/
Sabtu, 01 Oktober 2022 | 12:52 WIB
Kapolres Purwakarta, AKBP Edwar Zulkarnain saat memberikan motivasi kepada anggota bermasalah yang menjalani pembinaan di Pondok Pesantren. (Jabarnews.com)

PURWAKARTA - Polres Purwakarta menggandeng Pondok Pesantren Madinah Darul Barokah Lodaya Purwakarta untuk memberikan pembinaan terhadap anggotanya yang bermasalah. 

Pondok Pesantren yang terletak di Kampung Dandeur, Desa Dangdeur, Kecamatan Bungursari itu polisi yang beragama Islam akan dibina untuk pembentukan pendalaman agama. 

Kapolres Purwakarta, AKBP Edwar Zulkarnain menyebut anggota bermasalah diharuskan ikut dalam program pembinaan di Pondok Pesantren Madinah Darul Barokah Lodaya Purwakarta.

Kegiatan tersebut menjadi bagian dari upaya memperbaiki sikap polisi yang pernah membuat pelanggaran disiplin maupun kode etik.

"Kita mencoba membuat formula baru bahwa tidak semua anggota yang bermasalah itu kita harus masukan sel, begitu menjalani penempatan khusus (Patsus) anggota bermasalah tidak harus didalam sel. Jadi secara administrasi kita lakukan prosedur sidang tetap dilakukan, saat mereka divonis patsus tidak menempatkan mereka didalam sel, tapi kita tempatkan di Pondok Pesantren ini bagi yang beragama Islam, sedangkan yang beragama lain akan dipandu oleh tokoh agama masing-masing," katanya, Sabtu (1/10/2022).

Dia menambahkan, kegiatan ini merupakan wujud perhatian, kepedulian dan tanggung jawab pimpinan Polri kepada anggota yang bermasalah untuk dilakukan pembinaan. 

"Dengan menjalani kegiatan di Pesantren ini, jadi kalau bahasa kita ke anggota bermasalah, kalian tidak kita berikan hukuman, tapi kita lakukan pembinaan.

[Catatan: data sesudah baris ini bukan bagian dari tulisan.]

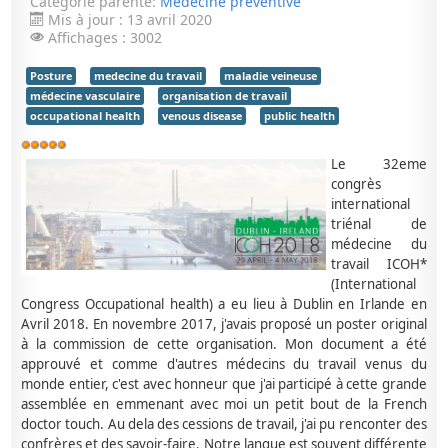
Catégorie parente:
Médecine préventive
Mis à jour : 13 avril 2020
Affichages : 3002
Posture
medecine du travail
maladie veineuse
médecine vasculaire
organisation de travail
occupational health
venous disease
public health
Vote
utilisateur:
5
/
5
Le 32eme
congrès
international
triénal de
médecine du
travail ICOH*
(International
Congress Occupational health) a eu lieu à Dublin en Irlande en
Avril 2018. En novembre 2017, j'avais proposé un poster original
à la commission de cette organisation. Mon document a été
approuvé et comme d'autres médecins du travail venus du
monde entier, c'est avec honneur que j'ai participé à cette grande
assemblée en emmenant avec moi un petit bout de la French
doctor touch. Au dela des cessions de travail, j'ai pu renconter des
confrères et des savoir-faire. Notre langue est souvent différente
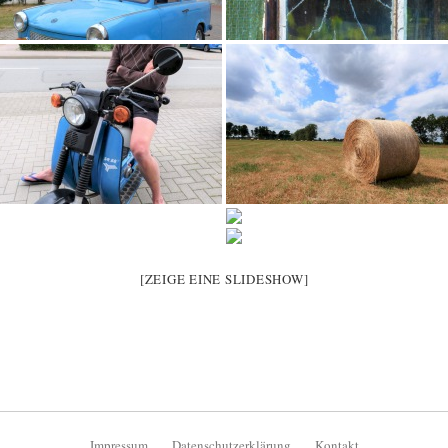
[ZEIGE EINE SLIDESHOW]
Impressum
Datenschutzerklärung
Kontakt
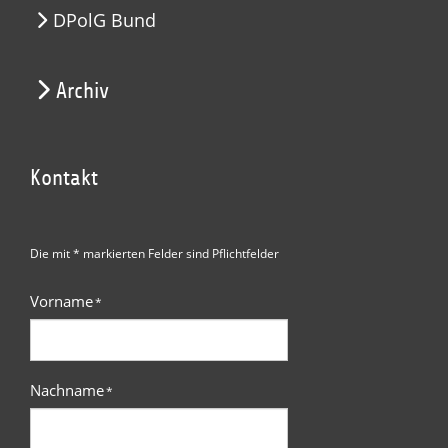
DPolG Bund
Archiv
Kontakt
Die mit * markierten Felder sind Pflichtfelder
Vorname
*
Nachname
*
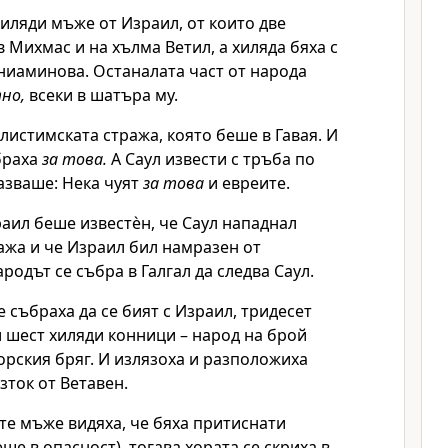
хиляди мъже от Израил, от които две
в Михмас и на хълма Ветил, а хиляда бяха с
ниаминова. Останалата част от народа
но,
всеки в шатъра му.
истимската стража, която беше в Гавая. И
браха
за това.
А Саул извести с тръба по
казваше: Нека чуят
за това
и евреите.
раил беше известѐн, че Саул нападнал
ажа и че Израил бил намразен от
родът се събра в Галгал да следва Саул.
 събраха да се бият с Израил, тридесет
 шест хиляди конници – народ на брой
орския бряг. И излязоха и разположиха
зток от Ветавен.
те мъже видяха, че бяха притиснати
ше в опасност), тогава хората се скриха в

Karena setiap anggota yang bermasalah itu tidak sepenuhnya menjadi tanggung jawab anggota, namun juga menjadi tanggung jawab pimpinan. Jadi dengan kegiatan ini merupakan bagian dari tanggungjawab kepada anggota yang bermasalah dengan melakukan pembinaan di Pondok Pesantren," katanya.

Edwar menjelaskan, program pembinaan yang dikemas selama 14 hari hingga 30 hari ini, diwarnai pula kegiatan renungan atau introspeksi diri. 

Selain itu, sambung dia, anggota yang sebelumnya lalai dalam menjalankan shalat 5 waktu, menjadi shalat tepat waktu karena di pesantren selalu shalat berjamaah.

Baca Juga: Hari Tanpa Bayangan di Palembang Jadi Puncak Suhu Maksimun Hari Ini, Disarankan Banyak Minum Air Putih

"Demikian juga bagi yang membaca Alqur'an kurang lancar menjadi lebih lancar. Siraman rohani setiap hari membuat anggota yang bermasalah menjadi lebih bersyukur, menyadari kesalahan yang diperbuat sebelumnya," ungkapnya.

Edwar menyebut, pemberian pembinaan ini ditujukan agar mereka memahami konsep reward dan punishment dalam kedinasan Polri.

"Paling tidak mereka sadar bila mereka berprestasi akan ada penghargaan, namun bila mereka melakukan pelanggaran atau tindak pidana maka ada sanksi yang menunggu termasuk resiko kehilangan profesi hingga hukuman pidana. Untuk kegiatan ini sudah dilakukan dia gelombang. Gelombang pertama dua orang dan gelombang ke dua ada empat orang. Jadi selama saya menjabat Kapolres Purwakarta sudah ada enam polisi bermasalah yang di bina di Pondok Pesantren ini," jelas Edwar. 

Tambahnya, anggota yang kategori melakukan pelanggaran sedang dan ringan akan dilakukan pembinaan seperti yang dilakukan saat ini di Pondok Pesantren Madinah Darul Barokah Lodaya Purwakarta. 

"Namun bagi mereka yang terlibat pelanggaran kategori berat akan diproses dengan resiko terberat berupa pemecatan," tegas Edwar.

Menurut dia, adanya pelanggaran yang dilakukan anggota Polri menunjukkan adanya ketidakseimbangan antara sikap, sifat, mental, dan hobi anggota tersebut.